Deux voies respiratoires, deux mesures.

Vous connaissez l’expression Deux poids deux mesures? Elle signifie juger deux choses analogues avec partialité, selon des règles différentes. Eh bien, voilà exactement ce que je propose ici. Respirer par le nez ou la bouche, ça ne revient pas au même!

Il existe deux voies respiratoires, par la bouche et le nez, voilà, tout est dit, vous pouvez arrêter de lire! Hihihihi Non, continuez, ça va devenir intéressant.

La respiration normale est nasale.

Lorsque la rhinite obstrue les voies respiratoires supérieures, nous sommes obligés de respirer par la bouche, et cela augmente considérablement le risque de développer des troubles respiratoires du sommeil et des symptômes assimilables au déficit d’attention avec hyperactivité  (TDAH). Il est donc convenu (et prouvé) que de respirer par la bouche au lieu du nez nuit à la fonction cérébrale.

L’impact d’une ventilation buccale est également structurel. Ont été signalés des troubles tels qu’un développement anormal de la région orofaciale, la bouche sèche, des malocclusions, une mastication
anormales, des caries dentaires plus abondantes, des maladies parodontales et la mauvaise haleine [3,4].

Avec la ventilation buccale, les échanges gazeux sont moins efficaces et on observe souvent de l’hyperventilation. C’est le corps qui tente de corriger le manque d’oxygène. Cela exige un effort cardiovasculaire accru.

Il existe des raisons anatomiques convaincantes pour lesquelles la respiration nasale est souvent citée comme étant plus saine que la respiration buccale. Diverses études utilisent différentes définitions de la respiration nasale et buccale. Certains chercheurs étiquettent la respiration en fonction de l’endroit où l’inhalation se produit (c’est-à-dire que l’inhalation par le nez et l’expiration par la bouche sont toujours considérées comme une respiration par le nez, tandis que l’inverse est appelé respiration par la bouche).
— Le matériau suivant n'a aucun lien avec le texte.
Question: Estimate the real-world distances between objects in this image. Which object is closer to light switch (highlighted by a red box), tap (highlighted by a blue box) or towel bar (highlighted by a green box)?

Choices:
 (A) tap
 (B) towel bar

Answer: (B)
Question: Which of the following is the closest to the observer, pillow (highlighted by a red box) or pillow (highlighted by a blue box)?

La plupart des sources acceptent à la fois l’inspiration et l’expiration par le nez comme une respiration nasale.

L’air inhalé par notre nez est réchauffé, filtré, humidifié et transformé en un vortex cohérent par un système en forme de coquillage fait d’os, de vaisseaux et de tissus dans les voies nasales appelées cornets, également connus sous le nom de conchale nasale, qui est latin pour  » coquille. » Le cornet désigne également une coquille en forme de toupie ou de cône renversé (figure).

Bien que l’illustration représente ces structures de manière symétrique, c’est rarement le cas dans les corps réels. Comme pour les colonnes, la plupart des gens présentent un certain degré d’asymétrie dans ces structures, la plus courante étant la déviation de notre septum, ce qui rend une narine plus ouverte structurellement que l’autre.

 

Accessoirement, les voies respiratoires affectent par leur forme (largeur, hauteur) les schémas respiratoires, et leur volume. C’est d’ailleurs directement en lien avec la collapsibilité des voies aériennes supérieures.

De fait, plus elles sont étroites, plus l’air voyage rapidement et donc moins il y a de pression contre les parois pharyngées. Moins il y a de pression, plus elles sont susceptibles de s’affaisser. Ajoutez à cela des hypotonicités et vous comprendrez mieux comment on peut arrêter de respirer la nuit.

Dans nos sinus nasaux est sécrété l’important oxyde nitrique, un vasodilatateur naturel, qui détend le muscle lisse des vaisseaux sanguins, provoquant leur élargissement. Cela augmente le flux sanguin et abaisse la tension artérielle. Inversement, cela peut nous aider à comprendre pourquoi la ventilation buccale entraîne de l’hypertension artérielle et une modification des patrons rythmiques du coeur.

Par rapport à la respiration par la bouche, la respiration par le nez transporte plus d’oxyde nitrique (et ses avantages) vers nos poumons et notre circulation sanguine. La respiration buccale délivre une plus grande quantité d’air à nos poumons (air, pas oxygène); la respiration nasale offre une meilleure qualité d’air et proportionnellement plus d’oxygène.

Note: La découverte de l’oxyde nitrique en tant que molécule de signalisation dans le système cardiovasculaire était si importante qu’elle a remporté le prix Nobel de physiologie ou médecine en 1998 pour Robert F. Furchgott, Louis J. Ignarro et Ferid Murad.

 

L’article est inspiré de celui-ci Nose breathing versus mouth breathing – Human Kinetics Canada

mais agrémenté des mes connaissances personnelles, accumulées au fil de mes nombreuses lectures.